● **INPUT DATA**:
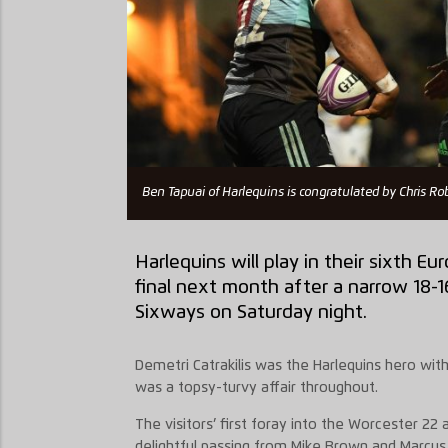
Ben Tapuai of Harlequins is congratulated by Chris Ro
Harlequins will play in their sixth 
final next month after a narrow 18-1
Sixways on Saturday night.
Demetri Catrakilis was the Harlequins hero with
was a topsy-turvy affair throughout.
The visitors’ first foray into the Worcester 22
delightful passing from Mike Brown and Marcus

● **EXERCISE OBJECTIVE**: Restate the material word for word from its first line through the line containing "The visitors’ first", both included; the pictures do not belong in it.

● **SOLUTION FOR THIS PROBLEM**:
Ben Tapuai of Harlequins is congratulated by Chris Ro
Harlequins will play in their sixth 
final next month after a narrow 18-1
Sixways on Saturday night.
Demetri Catrakilis was the Harlequins hero with
was a topsy-turvy affair throughout.
The visitors’ first foray into the Worcester 22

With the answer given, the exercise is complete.